I think my style is quite lucid and depends on what mood I’m in or where I am in the world. I can be quite feminine and soft, be head to toe in menswear, or a mixture of both. I travel a lot and when I’m in Asia or anywhere more tropical I’ll deﬁnitely opt for something more ethnic. I feel very fortunate to have such a rich heritage when it comes to traditional clothing so I love playing with diﬀerent Asian textiles and fabrics to highlight that part of me.
6. Out of all the project you have done, which one is close to your heart.
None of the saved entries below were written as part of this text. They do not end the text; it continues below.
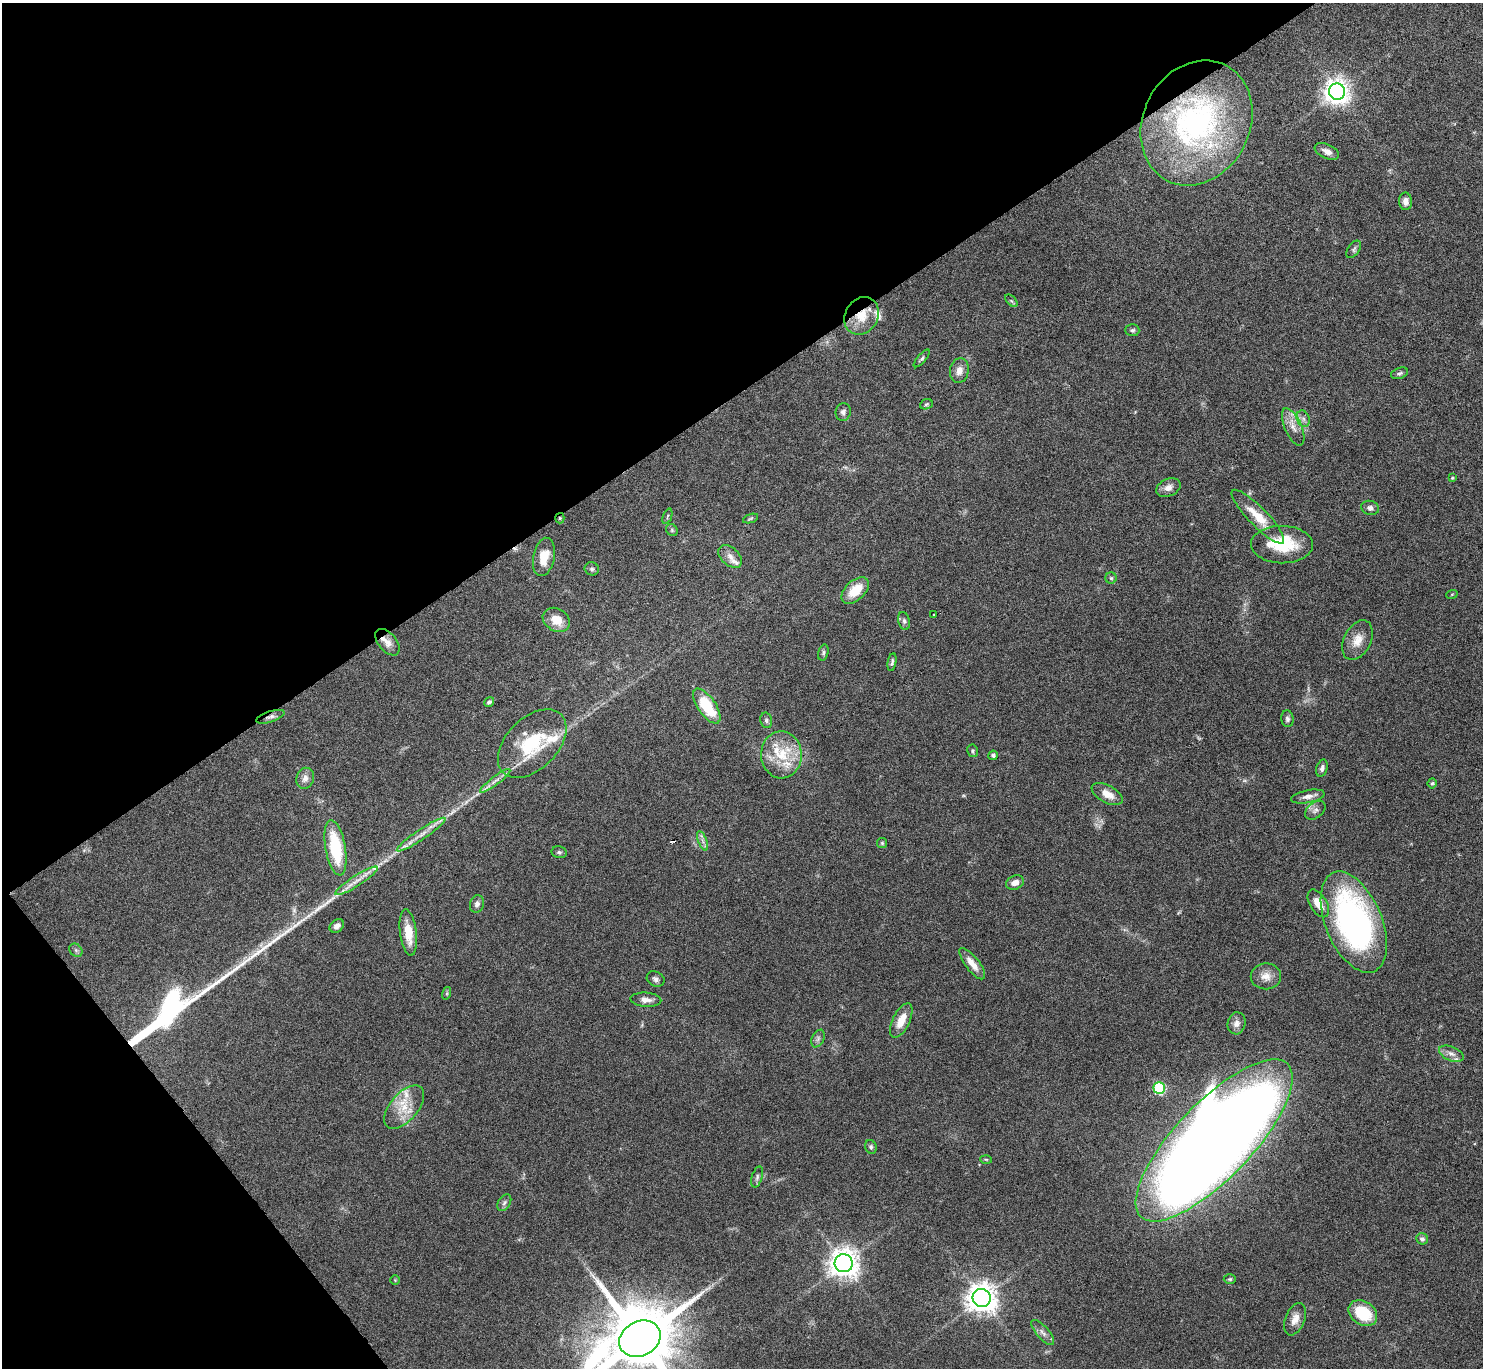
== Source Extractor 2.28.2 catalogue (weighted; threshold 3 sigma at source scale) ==
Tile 5 of 4 x 4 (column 1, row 2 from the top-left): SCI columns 1-1481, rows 2893-4258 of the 5928 x 5923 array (HDU 1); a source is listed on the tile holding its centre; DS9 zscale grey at full resolution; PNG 1485 x 1370 px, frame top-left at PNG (2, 3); each listed source drawn as its Kron ellipse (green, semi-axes under 4 px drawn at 4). Shown black and unused: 34% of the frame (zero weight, under 4 of 8 exposures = <1% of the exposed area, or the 3 px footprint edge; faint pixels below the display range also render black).
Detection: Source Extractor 2.28.2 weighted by HDU 2 'WHT'; one run over the whole footprint, this tile lists its part. Background 0.0656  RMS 0.005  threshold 0.0205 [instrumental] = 3 sigma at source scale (4.09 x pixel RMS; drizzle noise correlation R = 1.36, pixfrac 0.8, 0.05/0.05 arcsec/px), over >= 5 px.
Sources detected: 104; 3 cosmic-ray / hot-pixel residue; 1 long thin detection or spike segment (spike, bleed or trail) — neither listed nor drawn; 9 inside a brighter listed object's ellipse — not listed separately; the other 91 listed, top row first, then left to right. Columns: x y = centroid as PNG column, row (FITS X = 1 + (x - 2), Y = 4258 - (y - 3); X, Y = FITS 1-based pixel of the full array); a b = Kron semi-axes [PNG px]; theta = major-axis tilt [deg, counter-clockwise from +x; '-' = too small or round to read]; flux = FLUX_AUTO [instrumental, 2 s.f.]
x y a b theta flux
1337 92 8 8 - 410
1196 123 65 53 63 120
1327 151 13 7 -24 2.8
1405 201 9 6 -87 2.5
1354 249 10 6 53 1.2
1011 301 7 4 -46 0.83
862 316 20 16 59 10
1132 330 7 6 - 1.1
922 358 11 4 48 1
959 370 12 9 80 3.7
1400 373 9 5 18 1.1
926 404 6 5 - 0.78
843 412 9 7 82 1.8
1303 419 8 6 -69 1.8
1293 427 20 8 -66 4.7
1452 478 4 4 - 0.55
1168 488 13 8 23 3.1
1370 508 9 7 -15 2
667 516 8 2 69 0.55
1258 517 36 9 -46 12
560 518 5 5 - 0.71
750 518 8 3 19 0.63
672 530 6 5 - 0.83
1282 545 31 19 -1 22
730 556 14 8 -42 3
544 557 19 10 79 8
592 569 7 6 - 1.1
1111 578 5 5 - 0.8
855 590 16 9 43 11
1452 594 6 3 19 0.42
933 614 3 3 - 1.8
556 620 14 11 -30 7.7
904 621 9 5 -76 1.2
1358 640 21 13 64 6.3
387 642 15 9 -50 4
823 653 8 5 74 0.92
892 662 9 4 80 1
489 702 5 4 - 0.92
707 706 20 9 -55 20
270 717 15 5 18 2
1287 719 8 6 -84 1.3
766 720 8 5 -76 0.97
532 744 41 25 45 28
973 751 6 5 - 0.78
781 755 23 20 -88 16
993 755 5 4 - 1.4
1322 768 9 5 74 1.6
305 778 10 8 72 2.9
495 781 19 4 37 2.7
1432 783 5 4 - 0.7
1107 794 17 8 -29 5.6
1308 797 17 6 11 2.7
1315 810 12 7 39 2
421 835 29 5 34 5
702 841 10 3 -69 1.3
882 843 5 5 - 0.6
335 848 28 10 -80 28
559 852 7 6 - 1
356 881 25 5 33 4.7
1015 883 9 6 21 3.2
1318 903 15 8 -59 6.6
477 904 9 7 72 1.9
1354 922 53 28 -68 140
337 926 8 6 39 2.1
408 932 23 8 -83 9.7
76 950 7 5 -45 0.85
972 964 19 7 -52 4.8
1266 976 15 13 1 4.7
656 979 9 7 -26 1.6
447 993 6 4 72 0.57
646 1000 15 7 -4 2.9
901 1020 19 8 64 7.5
1237 1023 11 9 77 2.6
818 1039 9 6 64 1.4
1451 1054 13 7 -22 2.5
1159 1088 6 6 - 41
404 1107 26 13 49 10
1214 1140 106 38 46 1300
871 1147 7 5 -67 1.1
986 1159 6 3 -2 0.48
757 1177 11 5 73 1.4
504 1203 9 6 58 1.4
1422 1239 6 5 - 1.3
844 1263 9 9 - 610
1230 1279 6 5 - 0.71
395 1280 4 4 - 0.45
982 1298 9 9 - 660
1363 1313 15 11 -34 18
1295 1319 17 9 68 4.3
1043 1332 15 6 -48 2.4
640 1339 21 17 28 6100
Overlapping masked pixels (flux is a lower limit): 5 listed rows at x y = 1196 123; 862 316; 560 518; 387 642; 270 717
Isophote crosses this tile's border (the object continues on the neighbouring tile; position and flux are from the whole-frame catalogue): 1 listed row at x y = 640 1339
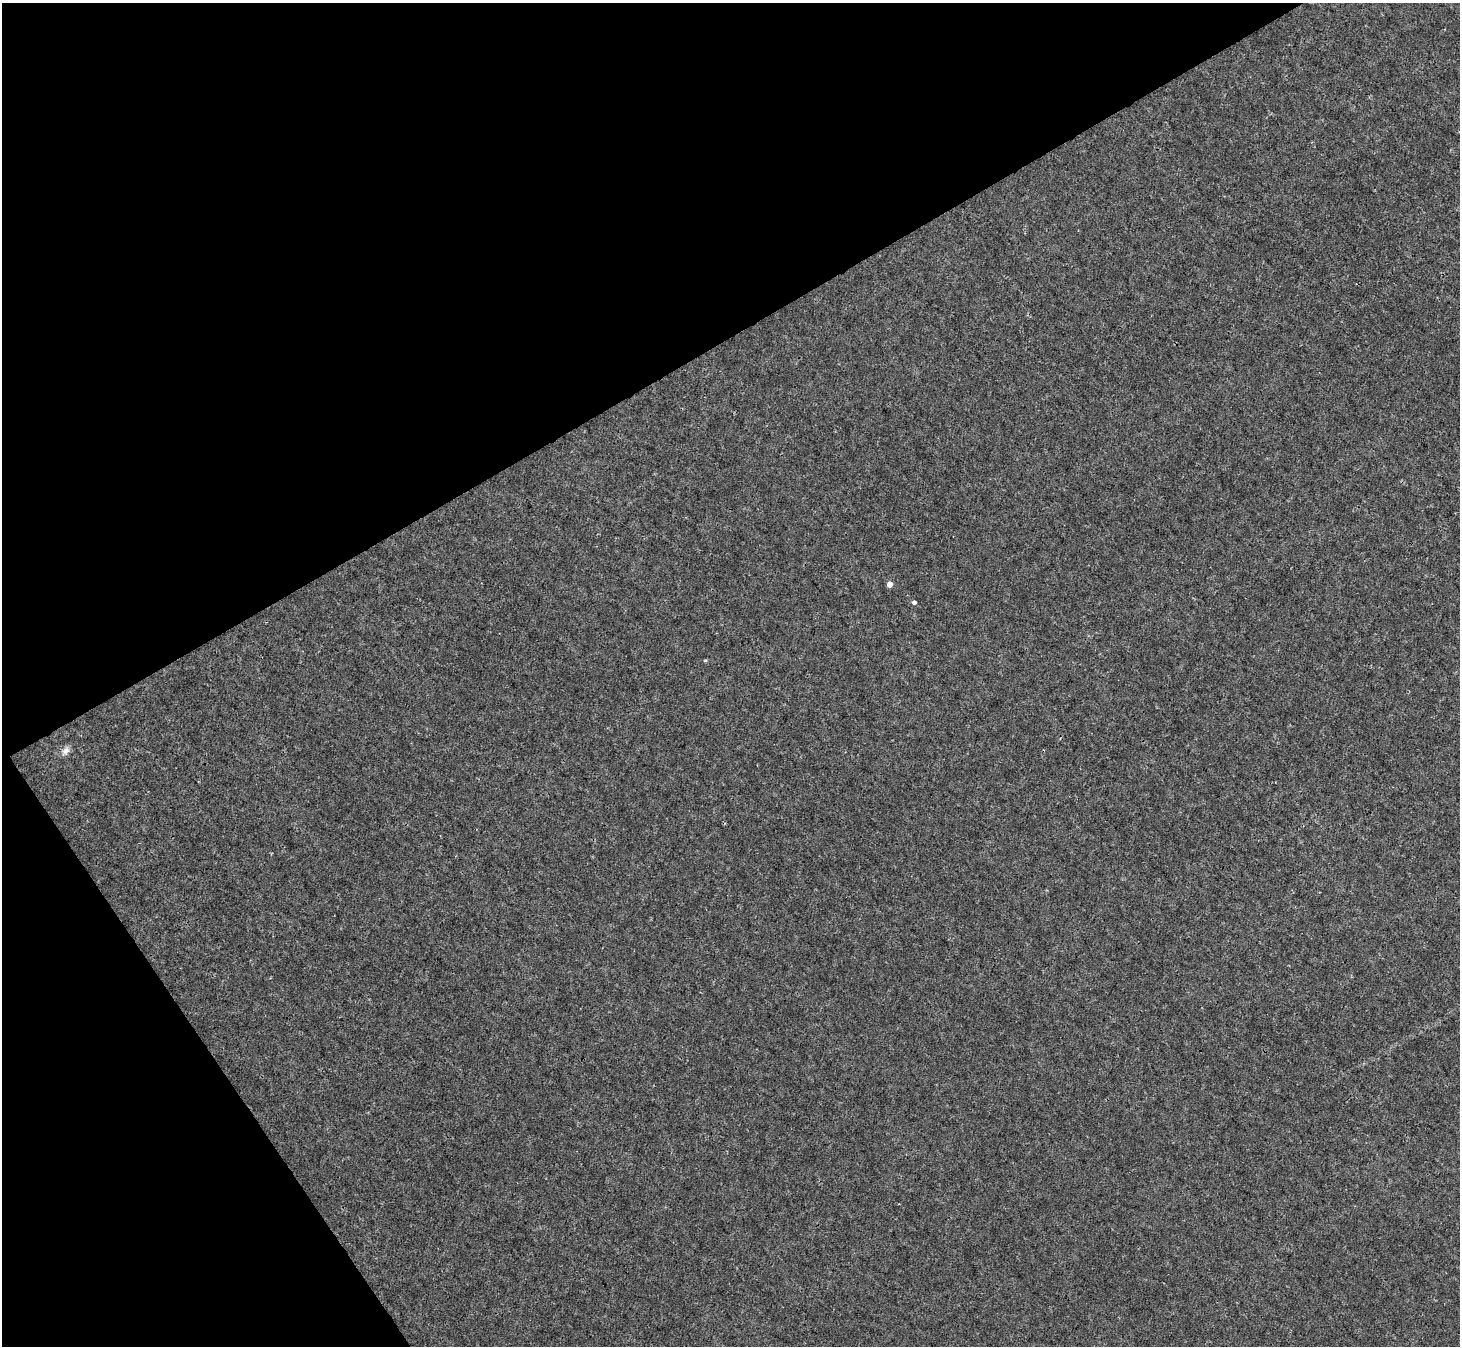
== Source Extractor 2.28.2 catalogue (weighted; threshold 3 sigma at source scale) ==
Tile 5 of 4 x 4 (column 1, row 2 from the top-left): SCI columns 3-1460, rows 2981-4324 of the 5832 x 5824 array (HDU 1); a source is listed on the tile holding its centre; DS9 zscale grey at full resolution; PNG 1462 x 1348 px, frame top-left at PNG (2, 3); no overlay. Shown black and unused: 32% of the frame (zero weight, under 3 of 4 exposures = <1% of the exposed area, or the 3 px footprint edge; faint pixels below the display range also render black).
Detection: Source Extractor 2.28.2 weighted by HDU 2 'WHT'; one run over the whole footprint, this tile lists its part. Background 6.02e-04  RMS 0.0023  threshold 0.0104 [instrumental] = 3 sigma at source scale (4.5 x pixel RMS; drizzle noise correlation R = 1.50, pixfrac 1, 0.05/0.05 arcsec/px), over >= 5 px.
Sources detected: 3; all 3 listed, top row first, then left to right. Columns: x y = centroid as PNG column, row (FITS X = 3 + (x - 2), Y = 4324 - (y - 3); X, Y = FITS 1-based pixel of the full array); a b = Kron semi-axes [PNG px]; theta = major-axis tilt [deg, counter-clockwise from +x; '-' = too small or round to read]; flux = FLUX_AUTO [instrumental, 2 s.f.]
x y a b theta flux
890 584 4 4 - 2
914 602 4 4 - 0.72
66 751 11 8 50 1.1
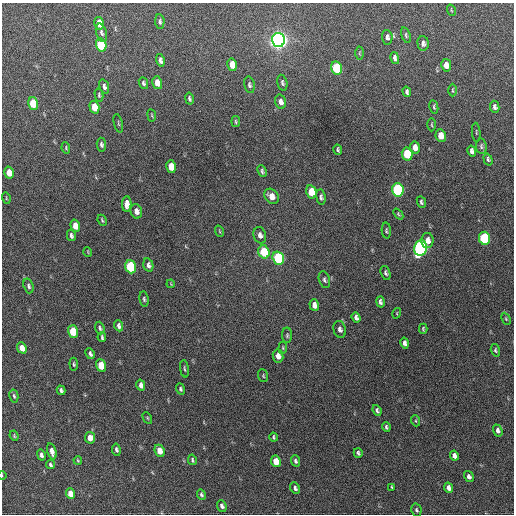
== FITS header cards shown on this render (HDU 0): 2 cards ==
NAXIS1  =                  512 / Axis length
NAXIS2  =                  512 / Axis length

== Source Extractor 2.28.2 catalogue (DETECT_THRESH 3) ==
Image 512 x 512 px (HDU 0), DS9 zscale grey, 1 PNG px = 1 image px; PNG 516 x 516 px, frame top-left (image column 1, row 512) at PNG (2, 3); each listed source drawn as its Kron ellipse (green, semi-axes under 4 px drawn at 4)
Background 324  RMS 18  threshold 53.1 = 3 sigma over >= 5 px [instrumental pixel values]
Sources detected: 128; all 128 listed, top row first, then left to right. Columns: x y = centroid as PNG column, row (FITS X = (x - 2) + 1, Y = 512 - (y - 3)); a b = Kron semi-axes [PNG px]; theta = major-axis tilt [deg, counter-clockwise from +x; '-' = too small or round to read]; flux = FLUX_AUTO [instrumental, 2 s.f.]
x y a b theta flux
451 10 6 3 -71 1200
160 21 7 4 -86 2200
99 23 6 5 - 22000
101 33 9 5 -73 3300
406 35 8 4 -73 2000
387 37 7 5 -87 3700
278 40 7 6 - 910000
423 43 7 5 -86 4000
101 45 6 5 - 77000
359 53 6 4 89 1500
395 58 6 4 -76 3900
160 60 6 4 -76 3800
232 65 6 5 - 13000
446 65 6 5 - 10000
337 68 7 5 -77 74000
143 83 6 4 -68 2200
157 83 6 4 -75 13000
282 83 8 5 -78 2400
249 85 8 5 -78 2600
104 86 7 4 -72 3600
453 90 6 3 -90 1200
407 92 5 4 - 2800
99 95 6 4 -77 1700
189 99 6 3 -78 2100
281 102 7 5 -74 6000
33 103 6 5 - 40000
94 107 6 5 - 24000
434 107 7 3 -78 1900
495 107 6 4 -80 3200
152 115 6 3 -81 1100
236 122 5 3 - 1500
118 123 9 2 -75 1300
432 125 7 3 -89 1300
476 132 9 2 -85 1200
441 136 6 5 - 14000
101 145 7 4 -81 2800
481 146 8 5 -83 2400
415 147 6 5 - 8700
66 148 6 4 -79 1500
338 150 5 3 - 1900
472 151 5 4 - 3800
407 154 6 5 - 44000
488 159 6 4 -73 2200
171 167 6 5 - 20000
262 171 6 4 -66 2300
9 173 6 4 -73 16000
398 190 7 5 -78 200000
311 192 6 5 - 25000
271 196 8 6 -53 10000
321 197 7 4 -82 3000
6 198 5 3 - 1100
421 202 6 4 -68 2300
127 204 7 4 89 7400
136 211 7 5 -76 6500
398 214 6 3 -50 1400
102 220 6 3 -64 1500
75 226 6 4 -73 14000
219 231 6 3 -70 1200
386 231 8 4 -86 1900
71 235 5 3 - 2800
260 235 8 6 -73 5100
484 238 6 5 - 100000
427 240 7 6 - 7500
420 248 8 6 82 330000
88 252 5 3 - 940
264 252 7 5 -73 44000
278 258 7 5 -72 120000
148 265 7 5 -75 3800
131 267 7 5 -71 98000
386 273 7 4 -71 2700
324 280 8 5 -72 2700
171 284 4 3 - 950
29 286 7 5 -72 2900
144 299 8 4 -81 2200
380 302 6 4 -76 3200
314 305 6 4 -72 6800
397 313 5 3 - 1200
356 317 5 4 - 3500
506 319 6 4 -65 1600
119 326 5 4 - 3800
100 328 6 4 -71 2200
340 329 8 6 -76 4100
423 329 5 3 - 1400
73 332 6 5 - 38000
287 335 8 5 90 2000
102 337 5 3 - 1900
405 343 5 4 - 4200
22 348 6 4 -67 11000
283 348 6 4 85 1500
495 350 6 4 -73 2000
90 354 6 4 -63 2800
278 356 6 5 - 7400
74 364 6 3 -84 1700
101 365 6 5 - 26000
184 369 9 3 -83 1800
263 376 6 4 -71 1500
141 385 5 4 - 5300
181 389 5 4 - 2200
61 390 5 3 - 2700
14 396 7 4 -78 2000
377 410 5 4 - 2400
147 418 6 4 -61 1300
416 421 5 3 - 1400
386 427 5 3 - 2200
498 430 6 4 -70 3600
14 436 5 3 - 1300
274 437 4 3 - 1800
90 438 6 5 - 10000
116 450 6 4 -80 2700
52 451 8 4 -74 7000
160 451 6 5 - 14000
358 453 5 3 - 2300
41 455 5 4 - 3200
454 456 5 4 - 4800
78 460 4 3 - 1100
192 460 5 3 - 1800
276 461 6 5 - 18000
295 461 5 4 - 2400
50 465 4 3 - 2200
2 475 4 3 - 920
469 476 6 4 -57 4000
392 487 4 3 - 1100
295 488 6 4 -62 2900
448 488 5 4 - 5000
71 494 5 4 - 16000
201 495 5 4 - 2400
222 506 6 4 -67 3300
416 510 6 5 - 2200
At the frame edge (FLAGS 8, measured only in part): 1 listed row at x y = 2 475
Why?
The photo-series about my grandparents I created over the summer is very close to me. The photographs are part of a larger ongoing series exploring representation, identity, cultural experience, and the visual language of social identity. This series, in particular, examines generational immigrant life in the West, and it captures intimate moments of daily life as nonworking South Asian seniors.
Shooting this really had me thinking about my grandparents’ journey of immigrating to Canada from Fiji and the life they built for themselves and their family. It has given me a profoundly deeper understanding of what “home” truly is for people and communities who have been displaced multiple times throughout their lives.
7. 3 self-care rituals you live by:
The only practice that comes to mind for me is self-love. I truly believe it’s the most important element you can incorporate into your life, especially in an artistic or professional sense. I’ve learned that it’s so important to respect your journey and be patient with your creative maturation. I often have to remind myself that it’s not about how fast you establish yourself, it’s about building something meaningful which has a lasting impact.
8. Is there anything you’re interested in doing or exploring in the next coming 4 - 6 years.
Right now I’m looking at ways in which I can specify my voice in order to elevate my overall artistry. I often remind myself that there are levels to this – which is what I believe distinguishes a good artist from a great one. And with the current state of social media, it can be easy to lose yourself in content that is often surface-level and purely aesthetically pleasing.
As of right now, I’ve made the conscious decision to block out the noise, and instead strive to create works which tell authentic stories and truths that meet my own aesthetic expectations. It’s taken me some time, but I think my greatest fear is creating motifs of things that already exist. It’s so critical to use your inspirations as tools to ﬁnding your own means of personal expression, rather than just biting or regurgitating them.
9. Where do you find inspirations?
I deﬁnitely ﬁnd a lot of my inspiration from ﬁlms – particularly older and more experimental ones. But I tend to use all and any forms of moving image work as points of reference for my narrative concepts and photographs.
10. What is your personal opinion on your hometown fashion scene?
I think we have an eclectic mix of styles in Toronto. It all depends on where you go and who you’re hanging out with. Coming from London I deﬁnitely feel as though there aren’t as many options when it comes to shopping, which is why I – and most people I know in the city, often wear a lot of second-hand clothes. Thrifting is the best, and its a pretty large percentage of my wardrobe.
11. Favorite city to travel to?
It’s diﬃcult to pick just one city, so I would say my favorite country to travel to would be India. I’ve been visiting India pretty regularly since I was four but I’ve deﬁnitely only scratched the surface. It’s such a vast and rich country culturally so every city or region you visit there is something unique and new to experience.
12. What does a typical day look like to you?
At the moment I’m freelancing full time so my daily schedule has deﬁnitely changed since I left London. I like to start my day relatively early; I’m up by 7:30am and will usually work out for about an hour before breakfast. Then the rest of my day varies based on the number of projects I’m working on. It may include meetings, working at a cafe or on location. If I’m not so busy I’ll make time to catch up on reading, painting, personal projects, or watching new ﬁlms.